A high affinity Ca 2+-dependent ATPase in the surface membrane of the bloodstream stage of Trypanosoma rhodesiense

Abstract

Addition of Ca 2+ (0.01–1 mM) to a standard Trypanosoma rhodesiense Mg 2+-ATPase assay failed to elicit any increase in activity. However, in the absence of externally added Mg 2+ and using calcium-EGTA or calcium-CDTA to precisely maintain free metal ion concentration, it was possible to measure a specific Ca 2+-ATPase.
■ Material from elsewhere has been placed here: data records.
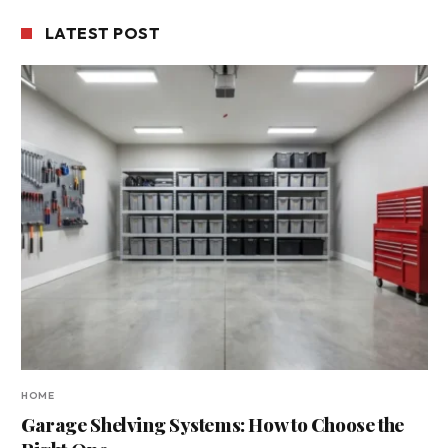
LATEST POST
HOME
Garage Shelving Systems: How to Choose the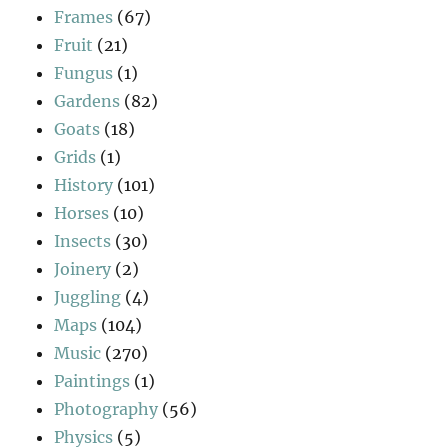
Frames
(67)
Fruit
(21)
Fungus
(1)
Gardens
(82)
Goats
(18)
Grids
(1)
History
(101)
Horses
(10)
Insects
(30)
Joinery
(2)
Juggling
(4)
Maps
(104)
Music
(270)
Paintings
(1)
Photography
(56)
Physics
(5)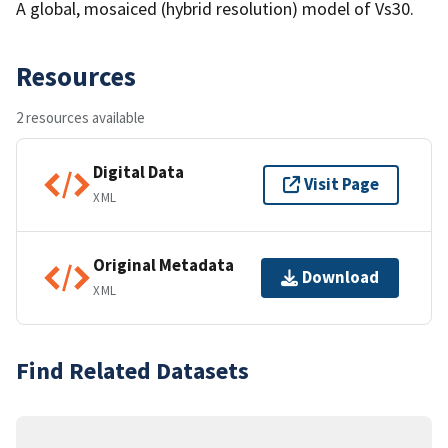
A global, mosaiced (hybrid resolution) model of Vs30.
Resources
2 resources available
Digital Data
Visit Page
XML
Original Metadata
Download
XML
Find Related Datasets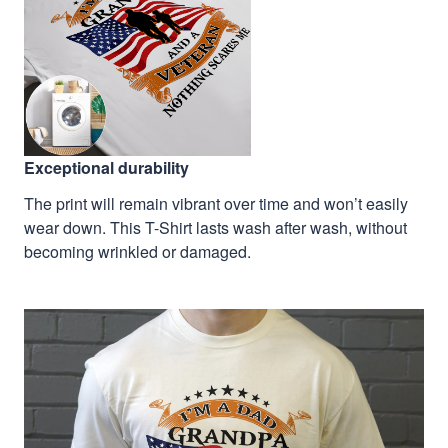
Exceptional durability
The print will remain vibrant over time and won’t easily
wear down. This T-Shirt lasts wash after wash, without
becoming wrinkled or damaged.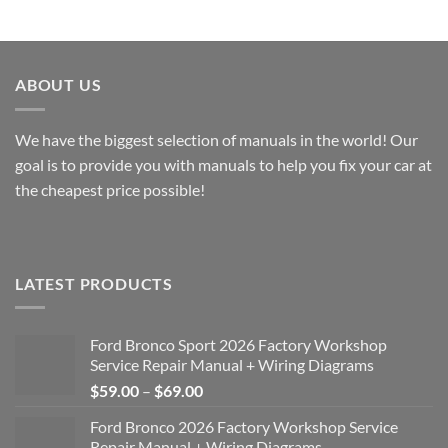
$40.00
$40.00
through
through
$49.00
$49.00
ABOUT US
We have the biggest selection of manuals in the world! Our
goal is to provide you with manuals to help you fix your car at
the cheapest price possible!
LATEST PRODUCTS
Ford Bronco Sport 2026 Factory Workshop
Service Repair Manual + Wiring Diagrams
Price
$
59.00
–
$
69.00
range:
Ford Bronco 2026 Factory Workshop Service
$59.00
Repair Manual + Wiring Diagrams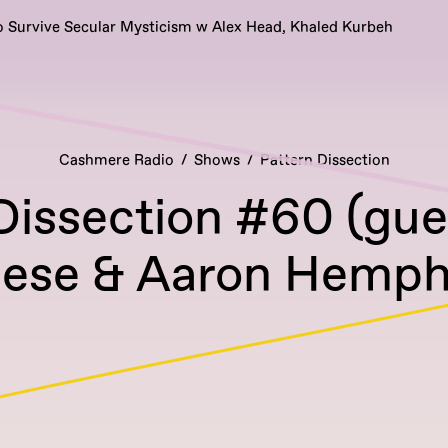
 Survive Secular Mysticism w Alex Head, Khaled Kurbeh
Cashmere Radio
Shows
Pattern Dissection
Dissection #60 (gue
ese & Aaron Hemphi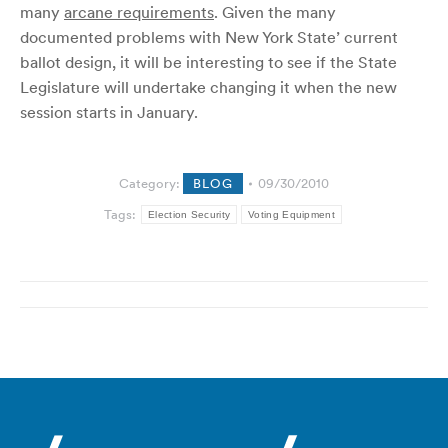
many
arcane requirements
. Given the many
documented problems with New York State’ current
ballot design, it will be interesting to see if the State
Legislature will undertake changing it when the new
session starts in January.
Category:
BLOG
09/30/2010
Tags:
Election Security
Voting Equipment
Post
navigation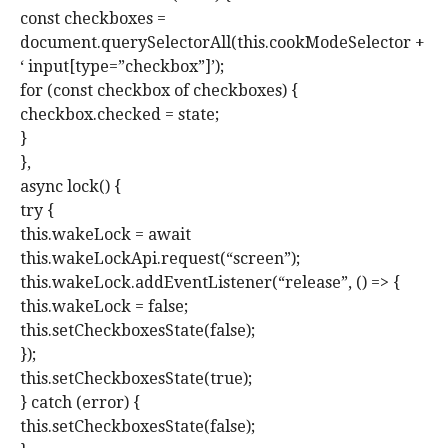
const checkboxes =
document.querySelectorAll(this.cookModeSelector +
‘ input[type=”checkbox”]’);
for (const checkbox of checkboxes) {
checkbox.checked = state;
}
},
async lock() {
try {
this.wakeLock = await
this.wakeLockApi.request(“screen”);
this.wakeLock.addEventListener(“release”, () => {
this.wakeLock = false;
this.setCheckboxesState(false);
});
this.setCheckboxesState(true);
} catch (error) {
this.setCheckboxesState(false);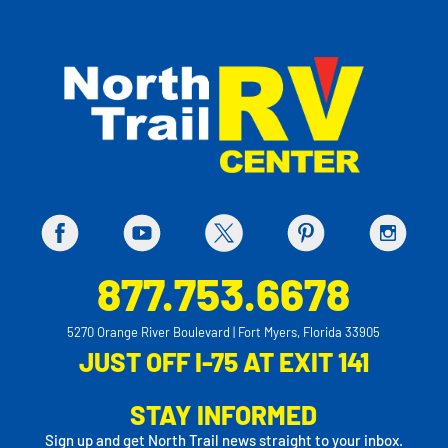
877.753.6678
5270 Orange River Boulevard | Fort Myers, Florida 33905
JUST OFF I-75 AT EXIT 141
STAY INFORMED
Sign up and get North Trail news straight to your inbox.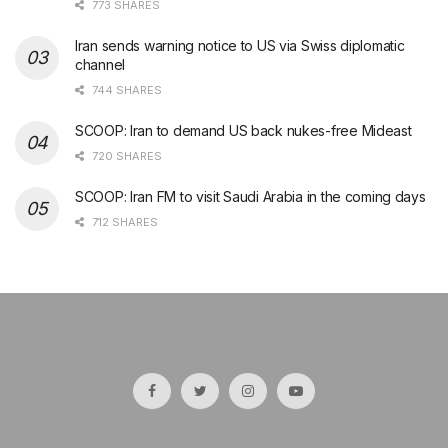
773 SHARES
Iran sends warning notice to US via Swiss diplomatic
channel
744 SHARES
SCOOP: Iran to demand US back nukes-free Mideast
720 SHARES
SCOOP: Iran FM to visit Saudi Arabia in the coming days
712 SHARES
şans
vidobet
vidobet
vidobet
vidobet
casinolevant
casinolevant
casinolevant
vidobet
şans
casinolevant
casino
şans
casino
casino
casino
boostaro
casinolevant
şans
casinolevant
şanscasino
vidobet
vidobet
levant
gorabet
galyabet
gorabet
gorabet
gorabet
vidobet
galyabet
gorabet
gorabet
casino
|
|
güncel
giriş
|
|
|
giriş
casino
giriş
şans
casino
levant
şans
şans
|
giriş
casino
giriş
|
|
giriş
casino
|
|
|
|
|
giriş
|
|
|
giriş
|
|
|
|
|
giriş
|
|
|
|
giriş
|
|
|
|
|
|
|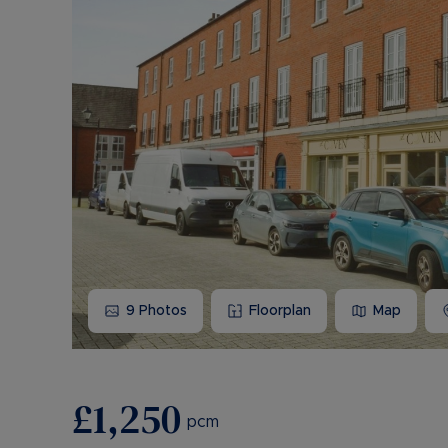
9
Photos
Floorplan
Map
£1,250
pcm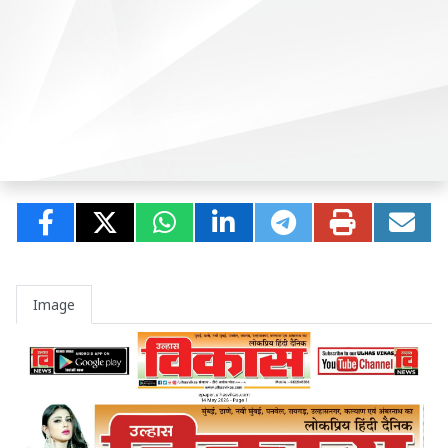
Image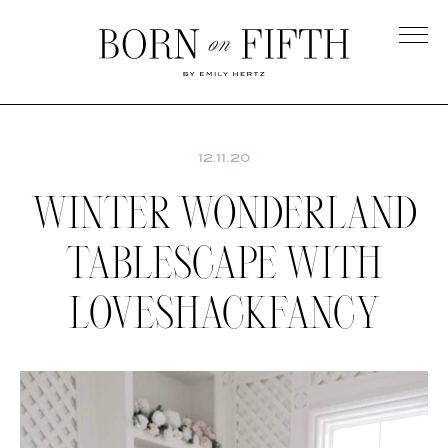
Skip
to
main
Born
content
on
Fifth
12.11.20
WINTER WONDERLAND
TABLESCAPE WITH
LOVESHACKFANCY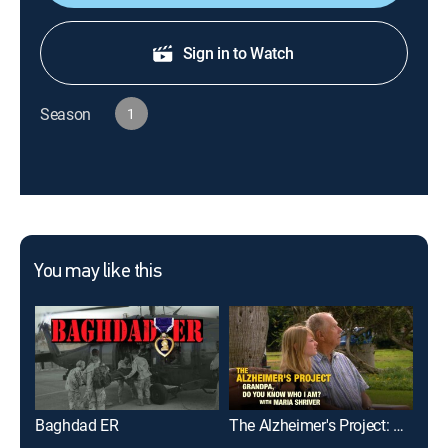
Sign in to Watch
Season
1
You may like this
Baghdad ER
The Alzheimer's Project: Grandpa, Do You Know Who I Am? With Maria Shriver
The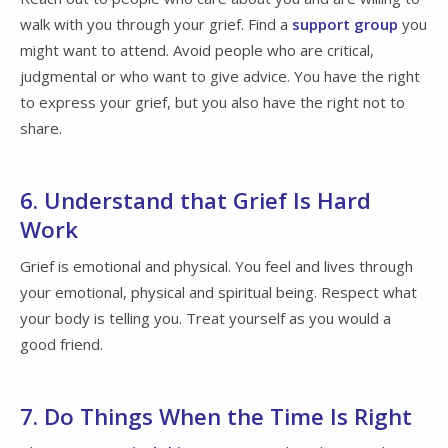
walk with you through your grief. Find a
support group
you
might want to attend. Avoid people who are critical,
judgmental or who want to give advice. You have the right
to express your grief, but you also have the right not to
share.
6. Understand that Grief Is Hard
Work
Grief is emotional and physical. You feel and lives through
your emotional, physical and spiritual being. Respect what
your body is telling you. Treat yourself as you would a
good friend.
7. Do Things When the Time Is Right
Cell fractionation studies revealed this ATPase to be predominantly associated with subcellular particles having an equilibrium density of 1.22 g cm −3 and identified as surface membrane. Using a discontinuous sucrose gradient, a surface membrane enriched (SME) fraction, only slightly contaminated with mitochondria as judged by dichlorophenolindophenol-linked α-glycerophosphate dehydrogenase activity, was prepared. The SME fraction exhibited Ca 2+-ATPase activity, using 200 nM free Ca 2+, of 90 and 21 mU mg −1 protein, respectively, using CDTA and EGTA as buffering ligands. This latter result was most unexpected and indicated that the Ca 2+-ATPase, in addition to having no Mg 2+ requirement, was inhibited by submicromolar levels of Mg 2+. The Ca 2+-ATPase was found to have a K 0.5 − 128 ± 22 nM free Ca 2+, the response to increasing Ca 2+ concentration displaying an extremely high degree of co-operativity (Hill number ( n H) = 4.9). The enzyme was found to be highly substrate-specific for ATP with K 0.5 = 6.2 ± 0.6 μM ATP. A Hill plot of the reaction velocity as a function of ATP concentration indicated two substrate binding sites ( n H = 1.55). A range of potential modulators of ATPase activity were investigated, with only vanadate (V 2O 8 3−) having any effect: 47% inhibition at 5.0 μM. The Ca 2+-ATPase was unaffected by the calmodulin antagonists chlorpromazine (50 μM) and trifluoperazine (50 μM), whilst addition of calmodulin failed to produce any stimulation of activity. It is concluded that the kinetic properties of this ATPase are compatible with a potential role in the regulation of intracellular Ca 2+ in bloodstream T. rhodesiense.